Not so much.
I can't find direct numbers, but a little bit of math can still get us there...
In 1943, Japan proper had about 73 million citizens, and imported the equivalent of 2 million tons of rice.
That sounds like a lot, right?
But 73 million active people would eat the equivalent of nearly 50 million tons per year, meaning imports supplied only 4% of their needs.
The rest must come from Japan's home grown production.
The loss of two million tons of imported rice would equate to roughly 100 calories per person per day.
So the Japanese would not starve, period.
They had to be defeated, and the only choice other than A-bomb was invasion.
Given their fanatical resistance, invasion would cost hundreds of thousands of Americans plus millions of Japanese.

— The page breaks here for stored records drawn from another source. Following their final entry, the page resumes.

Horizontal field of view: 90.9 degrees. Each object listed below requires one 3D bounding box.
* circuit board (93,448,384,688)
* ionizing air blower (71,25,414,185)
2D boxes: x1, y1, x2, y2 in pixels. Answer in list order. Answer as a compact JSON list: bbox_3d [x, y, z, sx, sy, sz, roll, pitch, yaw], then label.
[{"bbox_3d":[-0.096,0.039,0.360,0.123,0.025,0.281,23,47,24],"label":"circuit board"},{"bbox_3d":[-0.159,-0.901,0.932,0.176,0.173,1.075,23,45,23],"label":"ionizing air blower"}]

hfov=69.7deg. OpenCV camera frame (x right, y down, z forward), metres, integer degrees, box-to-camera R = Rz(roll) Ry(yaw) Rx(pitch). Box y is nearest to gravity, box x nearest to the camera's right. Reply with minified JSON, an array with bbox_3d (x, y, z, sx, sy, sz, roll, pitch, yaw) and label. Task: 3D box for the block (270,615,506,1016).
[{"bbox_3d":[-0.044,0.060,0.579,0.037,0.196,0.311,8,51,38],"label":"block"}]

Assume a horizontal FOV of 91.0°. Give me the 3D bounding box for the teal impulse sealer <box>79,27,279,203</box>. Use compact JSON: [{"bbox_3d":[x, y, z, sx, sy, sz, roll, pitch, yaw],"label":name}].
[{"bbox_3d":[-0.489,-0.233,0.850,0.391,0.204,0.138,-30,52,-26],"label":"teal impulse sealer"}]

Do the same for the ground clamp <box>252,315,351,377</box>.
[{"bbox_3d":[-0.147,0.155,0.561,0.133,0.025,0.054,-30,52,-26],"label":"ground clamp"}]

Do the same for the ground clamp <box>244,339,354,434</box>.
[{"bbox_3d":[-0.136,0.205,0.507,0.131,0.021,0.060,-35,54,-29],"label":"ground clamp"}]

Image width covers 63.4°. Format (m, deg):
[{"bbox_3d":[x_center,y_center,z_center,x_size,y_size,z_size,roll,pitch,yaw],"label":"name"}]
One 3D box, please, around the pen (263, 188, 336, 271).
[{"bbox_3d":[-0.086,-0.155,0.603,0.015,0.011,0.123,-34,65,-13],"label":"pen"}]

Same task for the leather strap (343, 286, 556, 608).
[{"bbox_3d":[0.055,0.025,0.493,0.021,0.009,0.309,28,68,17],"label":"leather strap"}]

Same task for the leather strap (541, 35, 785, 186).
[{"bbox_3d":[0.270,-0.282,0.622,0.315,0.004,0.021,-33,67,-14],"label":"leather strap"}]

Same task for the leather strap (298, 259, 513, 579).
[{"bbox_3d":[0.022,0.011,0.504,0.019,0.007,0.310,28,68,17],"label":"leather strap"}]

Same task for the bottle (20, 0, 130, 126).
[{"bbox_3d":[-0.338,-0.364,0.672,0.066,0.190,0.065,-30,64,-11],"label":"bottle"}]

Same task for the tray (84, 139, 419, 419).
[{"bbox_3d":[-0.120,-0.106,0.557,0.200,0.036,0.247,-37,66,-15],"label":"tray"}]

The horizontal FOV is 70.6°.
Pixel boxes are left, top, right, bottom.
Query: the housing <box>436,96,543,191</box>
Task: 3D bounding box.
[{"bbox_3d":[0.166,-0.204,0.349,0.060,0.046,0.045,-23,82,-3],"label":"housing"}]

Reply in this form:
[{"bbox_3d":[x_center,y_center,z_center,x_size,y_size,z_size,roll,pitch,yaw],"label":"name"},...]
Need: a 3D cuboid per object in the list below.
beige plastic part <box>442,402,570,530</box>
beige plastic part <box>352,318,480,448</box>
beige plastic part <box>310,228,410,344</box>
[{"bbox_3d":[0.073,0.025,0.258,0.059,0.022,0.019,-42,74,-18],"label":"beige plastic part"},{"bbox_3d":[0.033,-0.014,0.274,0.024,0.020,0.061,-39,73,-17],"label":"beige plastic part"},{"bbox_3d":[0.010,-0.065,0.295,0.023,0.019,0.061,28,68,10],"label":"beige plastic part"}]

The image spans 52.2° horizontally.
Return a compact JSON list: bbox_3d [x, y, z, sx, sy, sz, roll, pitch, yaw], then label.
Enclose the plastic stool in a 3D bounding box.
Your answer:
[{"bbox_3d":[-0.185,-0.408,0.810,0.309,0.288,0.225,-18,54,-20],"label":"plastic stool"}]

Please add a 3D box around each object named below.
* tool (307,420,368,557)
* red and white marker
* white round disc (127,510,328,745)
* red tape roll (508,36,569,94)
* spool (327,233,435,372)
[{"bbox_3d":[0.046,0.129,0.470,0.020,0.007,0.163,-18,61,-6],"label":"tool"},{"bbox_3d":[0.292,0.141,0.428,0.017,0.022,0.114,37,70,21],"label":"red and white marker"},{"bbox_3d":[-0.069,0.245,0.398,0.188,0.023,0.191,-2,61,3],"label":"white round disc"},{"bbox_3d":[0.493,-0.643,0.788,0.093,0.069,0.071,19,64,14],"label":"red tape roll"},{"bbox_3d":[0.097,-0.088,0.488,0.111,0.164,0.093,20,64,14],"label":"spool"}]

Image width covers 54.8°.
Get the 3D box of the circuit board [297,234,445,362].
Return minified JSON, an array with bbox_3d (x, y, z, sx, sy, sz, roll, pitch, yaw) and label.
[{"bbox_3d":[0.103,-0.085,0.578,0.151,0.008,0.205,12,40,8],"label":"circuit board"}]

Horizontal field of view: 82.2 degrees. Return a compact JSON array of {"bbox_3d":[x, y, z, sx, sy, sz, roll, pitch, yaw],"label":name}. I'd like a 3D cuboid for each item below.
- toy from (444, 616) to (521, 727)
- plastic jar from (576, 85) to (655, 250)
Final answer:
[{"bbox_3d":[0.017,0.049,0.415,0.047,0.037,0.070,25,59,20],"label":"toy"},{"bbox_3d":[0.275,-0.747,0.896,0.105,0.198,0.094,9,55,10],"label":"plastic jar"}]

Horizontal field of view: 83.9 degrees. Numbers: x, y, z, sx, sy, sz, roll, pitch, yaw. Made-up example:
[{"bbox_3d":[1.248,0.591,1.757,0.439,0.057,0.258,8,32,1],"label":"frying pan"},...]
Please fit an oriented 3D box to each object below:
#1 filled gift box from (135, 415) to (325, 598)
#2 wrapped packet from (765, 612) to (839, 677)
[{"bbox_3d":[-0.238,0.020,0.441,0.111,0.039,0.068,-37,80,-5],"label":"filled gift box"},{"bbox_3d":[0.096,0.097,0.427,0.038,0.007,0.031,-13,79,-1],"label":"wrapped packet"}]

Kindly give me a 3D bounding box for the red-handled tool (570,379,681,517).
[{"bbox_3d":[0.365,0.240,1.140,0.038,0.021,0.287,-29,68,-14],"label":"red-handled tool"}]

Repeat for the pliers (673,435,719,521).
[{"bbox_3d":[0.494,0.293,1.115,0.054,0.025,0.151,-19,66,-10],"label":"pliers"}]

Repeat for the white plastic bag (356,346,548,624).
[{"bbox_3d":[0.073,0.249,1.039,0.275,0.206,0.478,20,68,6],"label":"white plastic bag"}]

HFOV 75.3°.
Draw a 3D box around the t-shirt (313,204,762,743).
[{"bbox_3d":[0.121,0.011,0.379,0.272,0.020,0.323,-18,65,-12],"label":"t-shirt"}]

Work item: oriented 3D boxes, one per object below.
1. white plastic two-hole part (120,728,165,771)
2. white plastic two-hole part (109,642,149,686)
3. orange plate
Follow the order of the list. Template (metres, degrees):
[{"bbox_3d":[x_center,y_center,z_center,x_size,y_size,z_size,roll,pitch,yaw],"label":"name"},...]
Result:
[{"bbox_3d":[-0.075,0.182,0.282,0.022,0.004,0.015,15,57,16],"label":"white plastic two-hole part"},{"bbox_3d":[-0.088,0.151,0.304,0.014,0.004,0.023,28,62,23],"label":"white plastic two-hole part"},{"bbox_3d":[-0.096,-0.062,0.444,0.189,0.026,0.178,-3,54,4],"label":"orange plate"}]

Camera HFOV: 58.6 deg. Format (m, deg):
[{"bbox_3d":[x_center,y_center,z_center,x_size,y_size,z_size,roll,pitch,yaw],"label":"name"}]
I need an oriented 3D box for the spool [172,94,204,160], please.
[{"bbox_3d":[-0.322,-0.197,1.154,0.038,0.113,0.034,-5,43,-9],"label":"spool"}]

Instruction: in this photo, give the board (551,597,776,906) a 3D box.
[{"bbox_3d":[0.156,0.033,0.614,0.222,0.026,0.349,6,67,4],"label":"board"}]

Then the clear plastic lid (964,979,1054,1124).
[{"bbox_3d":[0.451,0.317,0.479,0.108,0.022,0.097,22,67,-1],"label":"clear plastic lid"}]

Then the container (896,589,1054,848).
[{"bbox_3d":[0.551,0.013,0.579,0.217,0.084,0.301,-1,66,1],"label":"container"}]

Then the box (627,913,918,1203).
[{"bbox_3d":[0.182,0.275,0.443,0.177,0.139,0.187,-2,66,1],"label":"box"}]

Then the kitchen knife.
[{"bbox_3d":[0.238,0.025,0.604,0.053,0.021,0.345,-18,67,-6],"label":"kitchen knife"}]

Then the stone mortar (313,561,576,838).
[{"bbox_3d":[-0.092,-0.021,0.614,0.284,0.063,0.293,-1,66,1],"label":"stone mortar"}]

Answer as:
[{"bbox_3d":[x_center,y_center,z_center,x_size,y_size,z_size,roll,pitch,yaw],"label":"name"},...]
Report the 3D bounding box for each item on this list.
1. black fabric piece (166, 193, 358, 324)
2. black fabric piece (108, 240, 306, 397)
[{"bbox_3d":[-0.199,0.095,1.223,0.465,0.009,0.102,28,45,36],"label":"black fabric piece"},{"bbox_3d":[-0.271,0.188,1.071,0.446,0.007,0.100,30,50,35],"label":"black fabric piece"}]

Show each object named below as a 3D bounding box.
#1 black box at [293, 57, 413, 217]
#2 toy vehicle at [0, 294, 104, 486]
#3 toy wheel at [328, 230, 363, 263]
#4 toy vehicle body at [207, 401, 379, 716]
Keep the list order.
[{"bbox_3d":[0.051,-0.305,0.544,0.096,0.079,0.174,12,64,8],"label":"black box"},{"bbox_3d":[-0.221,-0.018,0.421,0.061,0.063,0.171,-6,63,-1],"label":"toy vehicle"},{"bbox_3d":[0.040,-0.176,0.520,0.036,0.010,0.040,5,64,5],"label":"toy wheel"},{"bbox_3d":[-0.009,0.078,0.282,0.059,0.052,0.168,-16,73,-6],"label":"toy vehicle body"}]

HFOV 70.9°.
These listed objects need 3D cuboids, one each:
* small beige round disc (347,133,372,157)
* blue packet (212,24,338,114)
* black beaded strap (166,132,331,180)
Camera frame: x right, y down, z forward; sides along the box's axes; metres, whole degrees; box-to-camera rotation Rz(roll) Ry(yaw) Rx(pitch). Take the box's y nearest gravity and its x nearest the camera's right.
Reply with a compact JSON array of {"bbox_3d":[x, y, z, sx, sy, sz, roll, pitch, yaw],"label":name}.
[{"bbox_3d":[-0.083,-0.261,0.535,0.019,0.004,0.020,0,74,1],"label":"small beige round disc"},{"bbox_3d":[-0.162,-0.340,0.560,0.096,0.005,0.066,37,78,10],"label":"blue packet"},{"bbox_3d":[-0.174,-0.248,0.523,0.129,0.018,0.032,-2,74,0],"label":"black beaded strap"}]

So our A-bombs over Hiroshima and Nagasaki were simply the most merciful way possible to end the war, quickly.
The Japanese soldier certainly wouldn't, for the civilian population wouldn't want to be them. Most certainly, the US POWs would have starved.
The Japanese relied upon imports for more than rice. Much of the grain and meat came from the mainland. But more than that, it was not the actual food as much as the internal food distribution system. By July 1945, the allied blockade had become internal to home waters. The coastal shipping that Japan relied upon for domestic commerce had been savaged by air attack, mining and submarine operations. The internal rail links were fragile, and were the next items on Curtis LeMay’s interdiction schedule.
Richard Frank documented all of this in “Downfall.” The Japanese were already on starvation rations during the summer of 1945. The destruction of the internal rail links would have reduced the food consumption even more. Frank estimated that as many as 20,000,000 Japanese would not have survived the winter even without an actual invasion. And those deaths would have been predominately the old, very young, and sick. Think of Leningrad on a national scale.
In fact, the very first thing the American occupation forces realized was that the Japanese were starving, and immediately began a program of food relief. Even though such an action was not politically popular in the United States.